D. Keeping the SMT problems tractable.
1. Mentioned that they started this work viewing the SMT solver as
a magical oracle that answers logical queries.
a. That is a good place to start -- it helps you think about your
problem as a logic problem.
b. BUT, SMT solvers aren't magical. You'll need to think about
how they work if you're going to solve large-scale problem.s
c. Another way to say this:
* If you can't solve simple examples treating the SMT solver as a
magical oracle, then you probably won't be able to handle big
examples no matter what you do.
* Once you've shown that the SMT-based approach is promising,
you'll almost certainly end up dropping down into thinking
about what the SMT solver is doing when you try to scale your
prototype up to solving larger problems.
2. Example: memory references
a. If a pointer can point to anything, then the SMT solver faces a
combinatorial explosion of possibilities.
b. There's no solution that works for all problems (a great
research topic)!
c. Mayhem models writes as being to concrete addresses.
d. Read addresses may be symbolic.
i. Mayhem uses the SMT solver as a constraint solver to find
lower and upper bounds for the symbolic read address.
It does this with binary search using the SMT solver's
ability to reason about linear inequalities to test the
bounds.
ii. Mayhem then models the read as a symbolic read to this
smaller segment of memory.
e. For more details, see [12].
IV. Evaluation
A. The paper describes how this approach finds a security exploit in
acpi_listen
1. They stress that they chose this example because:
a. It doesn't expose a likely security hole (acpi_listen isn't
on the "attack surface").
b. It has been fixed:
But that doesn't mean everyone has installed the patch.
c. It is similar to real bugs that lead to real exploits.
2. They state that they have used Mayhem to find zero-day
security exploits in ezstream and imview (media applications)
and latd and ndtpd (network applications).
3. They state that their approach can be extended to other kinds of
exploits:
a. Exploits that work even if the OS won't let you execute from a
writeable page:
* return-to-libc
* return-oriented-programming
b. Command-injection
c. Others.
B. A few comments of my own
1. The paper does a great job of citing related work. I found myself
spending quite a bit of time looking up references to find out
more about various topics from the paper.
2. On the other hand, the paper doesn't provide a quantitative
comparison of their approach with the alternatives from similar
research
a. For example, the give the intuition behind "buggy path first".
They also mention alternatives: depth first, breadth first,
randomized, and generational search.
Do they have data to validate their choice of bugs-first?
Is there a clear winner, or does it depend on properties
of the program being analysed.
b. Likewise for some of the other design choices.

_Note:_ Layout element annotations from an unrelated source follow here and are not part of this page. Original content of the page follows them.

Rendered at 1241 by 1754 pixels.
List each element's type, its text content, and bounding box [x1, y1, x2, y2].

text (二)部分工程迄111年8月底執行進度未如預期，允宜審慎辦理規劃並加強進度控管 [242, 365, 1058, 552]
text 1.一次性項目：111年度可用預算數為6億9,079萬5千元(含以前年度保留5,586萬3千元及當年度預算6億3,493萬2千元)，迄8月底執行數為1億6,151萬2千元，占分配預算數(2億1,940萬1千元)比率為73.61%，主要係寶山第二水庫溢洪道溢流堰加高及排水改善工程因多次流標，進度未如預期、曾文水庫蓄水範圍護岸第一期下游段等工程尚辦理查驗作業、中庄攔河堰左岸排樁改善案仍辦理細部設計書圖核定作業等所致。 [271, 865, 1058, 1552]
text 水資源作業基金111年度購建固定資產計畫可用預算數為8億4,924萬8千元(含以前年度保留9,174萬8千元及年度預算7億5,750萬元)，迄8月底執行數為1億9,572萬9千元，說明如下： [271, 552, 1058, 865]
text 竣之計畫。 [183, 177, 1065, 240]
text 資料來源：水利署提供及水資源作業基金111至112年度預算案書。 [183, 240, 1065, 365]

3. On the other hand, the paper does do a good job of pointing out
that their approach works best for paths that encounter the
exploit fairly early in the execution (e.g. while processing
command line arguments). Deeper exploits are harder to find
by their methods because the code has to go through many
branches and the path explosion problem becomes more severe.
4. Overall, I found that the paper was a good introduction that made
me more interested in the area than I had been before I read it.
It left me with lots of questions. I think that's good. Most
of my questions seem like they are beyond the scope of the paper
given the trade-offs the authors need to make to keep the paper
short, focused, and accessible to a general computer science
audience.
5. If we get this far, ask me about Rice's theorem and what it says
about formal verification.